July marks the start of the WordPress 7.1 release cycle. Beta 1 arrives on July 15, weekly betas follow through the end of the month, and the final release is scheduled for August 19, 2026 – timed with WordCamp US. Meanwhile, WordPress 7.0.1 was released on July 9 as a maintenance release, bundling 13 Core fixes and 13 Gutenberg fixes.
From responsive styling and new blocks to AI-ready infrastructure and WordPress Playground improvements, here’s a quick overview of the most important developments from the past month.
WordPress 7.1: Mark Your Calendars
The 7.1 release cycle now has a confirmed schedule:
- Beta 1 – July 15
- Beta 2 – July 22
- Beta 3 – July 29
- Release Candidate 1 – August 5
- Final release – August 19, 2026, during WordCamp US
The Roadmap to 7.1 also lists several new blocks – Playlist, Table of Contents, and Tabs – along with pseudo-state styling and performance improvements. For plugin and theme developers, the next few weeks are the window to catch compatibility issues while they are still cheap to fix.
Responsive Styling Is Ready for Testing
After months of development, responsive styling has reached an official call for testing. Blocks can now be styled per viewport directly in the editor, and Gutenberg 23.5 replaces the fixed desktop/tablet/mobile preview toggle with a unified, freely resizable device preview.
For designers and content teams, this means much finer control over how websites look on every screen size – without custom code. Blocks using standard block supports get responsive styles automatically, while blocks with custom controls will need updates from their developers.

AI-Ready Foundations: Abilities and Knowledge
Two merge proposals show where WordPress is heading. The first expands the Abilities API with the first practical Core abilities for reading settings, content, and users – all read-only and built on existing permission checks. The second introduces a Knowledge system – a single place to store site guidelines, memories, and notes, with permissions and revisions built in.Together with the AI Client gaining streaming and embeddings support in 7.1, WordPress is steadily building the infrastructure that AI and automation features will rely on. The focus remains on solid foundations for developers rather than flashy user-facing AI features – a direction we welcome.
React 19: Time to Test Your Plugins
After June’s temporary revert, the React 19 story has moved from “watch” to “test.” Gutenberg 23.4 ships an experimental flag that swaps the React 18 bundles for React 19 at runtime, simulating exactly what plugins will face when WordPress makes the jump.

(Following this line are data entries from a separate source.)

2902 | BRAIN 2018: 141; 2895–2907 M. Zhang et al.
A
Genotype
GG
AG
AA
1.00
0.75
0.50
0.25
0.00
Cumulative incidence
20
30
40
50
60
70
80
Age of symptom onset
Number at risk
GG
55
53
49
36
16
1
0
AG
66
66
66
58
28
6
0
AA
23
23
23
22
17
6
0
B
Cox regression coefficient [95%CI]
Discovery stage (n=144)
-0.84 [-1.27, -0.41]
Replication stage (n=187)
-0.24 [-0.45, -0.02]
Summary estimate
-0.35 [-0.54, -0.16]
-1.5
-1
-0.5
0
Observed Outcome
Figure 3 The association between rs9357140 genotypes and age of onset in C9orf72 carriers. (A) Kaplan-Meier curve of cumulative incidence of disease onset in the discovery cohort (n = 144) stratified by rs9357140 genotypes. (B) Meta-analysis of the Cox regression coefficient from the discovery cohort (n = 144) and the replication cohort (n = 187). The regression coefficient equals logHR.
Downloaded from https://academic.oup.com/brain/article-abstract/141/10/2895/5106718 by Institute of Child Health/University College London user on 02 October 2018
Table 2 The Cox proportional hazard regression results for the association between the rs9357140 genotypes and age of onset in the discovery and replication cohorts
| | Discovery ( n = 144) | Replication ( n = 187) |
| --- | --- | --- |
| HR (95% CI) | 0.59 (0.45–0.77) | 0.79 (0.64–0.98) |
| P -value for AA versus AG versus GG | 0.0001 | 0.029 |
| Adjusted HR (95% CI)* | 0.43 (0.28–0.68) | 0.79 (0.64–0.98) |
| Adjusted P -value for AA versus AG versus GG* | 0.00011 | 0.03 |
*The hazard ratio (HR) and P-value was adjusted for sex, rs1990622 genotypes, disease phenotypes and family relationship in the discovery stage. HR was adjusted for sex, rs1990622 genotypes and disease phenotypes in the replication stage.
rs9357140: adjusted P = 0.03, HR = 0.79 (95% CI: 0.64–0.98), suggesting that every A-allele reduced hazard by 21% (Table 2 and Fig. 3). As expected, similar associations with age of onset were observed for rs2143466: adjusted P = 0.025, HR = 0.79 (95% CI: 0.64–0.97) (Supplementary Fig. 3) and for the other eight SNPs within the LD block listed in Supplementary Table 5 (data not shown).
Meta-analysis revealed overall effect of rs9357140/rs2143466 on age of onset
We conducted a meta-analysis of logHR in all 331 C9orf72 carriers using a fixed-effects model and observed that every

Compatibility warnings now appear in the console whenever a plugin relies on removed legacy internals. For agencies maintaining client websites, this is the moment to verify that critical plugins are ready – every issue caught now is a problem avoided later.
Better Media Handling Continues
The media improvements from June kept moving forward. GIF uploads can now generate video companion files, HEIC and HEIF uploads are accepted even without server-side editing support, and upload queues in Gutenberg 23.4 are now offline-resilient. There’s also a small but welcome change for everyday users: the Media Library is getting infinite scrolling back, reversing a removal that dates all the way to WordPress 5.8 – this time with a user opt-out option.
WordPress Studio Arrives on Linux
WordPress Studio had a big month: version 1.10 added long-awaited Linux support, and version 1.11 introduced Studio Code, an agentic development tool built into the desktop app. Usage is free during the beta phase, making Studio an increasingly complete environment for local WordPress development.
WordPress Playground Keeps Maturing
WordPress Playground shipped five releases during the window. Blueprint authors received practical upgrades like activation options and error handling for plugin installs, Personal Playground gained MCP support that lets AI agents work with the Abilities API directly, and it’s now even possible to open your Personal Playground from another device over WebRTC.
Looking Ahead
July’s updates make the direction clear: WordPress 7.1 is on track for August 19, responsive styling is finally in users’ hands, and the platform is quietly building the foundations for AI and automation – all while staying true to its open-source roots.
With Beta 1 landing mid-July, now is the time for agencies and developers to start testing – and for website owners to make sure their sites are ready for what’s coming in August.